The witch tell him that the beast can be slain, but there is a price for the information – he has to kill the first living creature that he meets after the battle, or a curse would fall upon the Lambton line and nine generations of the family would never die in their beds.

John agrees to the price, and the Elspat tell him that he must weld spikes to his armour to prevent the worm from constricting him. He must also fight the worm in the middle of the River Ware, where the current was strongest, so that the segments of the worm body would be washed away before they had a chance to rejoin with the main body.

Going back that even, John makes the preparations, welding spearheads to his armour, and arranges with his servants that he will blow his hunting horn three times when the beast is dead, and upon that signal a hunting dog is to be released from the pens, so that it could be the first living thing he met with, and by killing the dog he would fulfil the price.

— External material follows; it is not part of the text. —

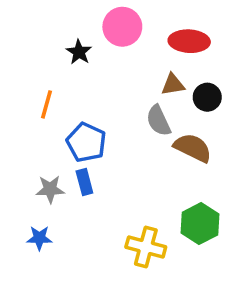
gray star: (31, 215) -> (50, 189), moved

220px-Lambton_WormThe nest day, John, in his spikey armour, descends into the river, and then rouses the worm from it’s slumber. enraged by the lack of milk that it had come to expect, it attacks John, trying to constict him, but the spikes on his armour cut the worm, and John cuts away further, and the chunks of the worm that he cuts away are washed away by the water, carried off so far that they cannot reattached themselves. The plan works, and the beast is eventually slain.

John waded out of the river, and on the bank blew his horn three times. Unfortunately, John’s father was so overjoyed to here the hunting horn, the signal that the beast is dead and his son is alive, that he runs out before the servants can release the dog, and runs down to the river bank to congratulate his son. Sir John could not bring himself to kill his father, and seeing the hound come running up behind his father, kills the hound anyway.

But the price was not paid, and the curse falls upon the family. For nine generations the family never died in their beds.

John Lambton never told anyone of the curse until he was on his deathbed. In pain, he told his servants, who then lifted him up from his bed, and it was only then that he could die. But that was just the beginning

Sir John’s own son Robert drowned in the river near the chapel. Other descendants were strangled, stabbed, throttled and skewered, or died in foreign countries far from home. It was only when the ninth Lord died, crossing a bridge over the River Wear, in sight of where John had cuaght the Worm, that the curse ran it’s course and was finished.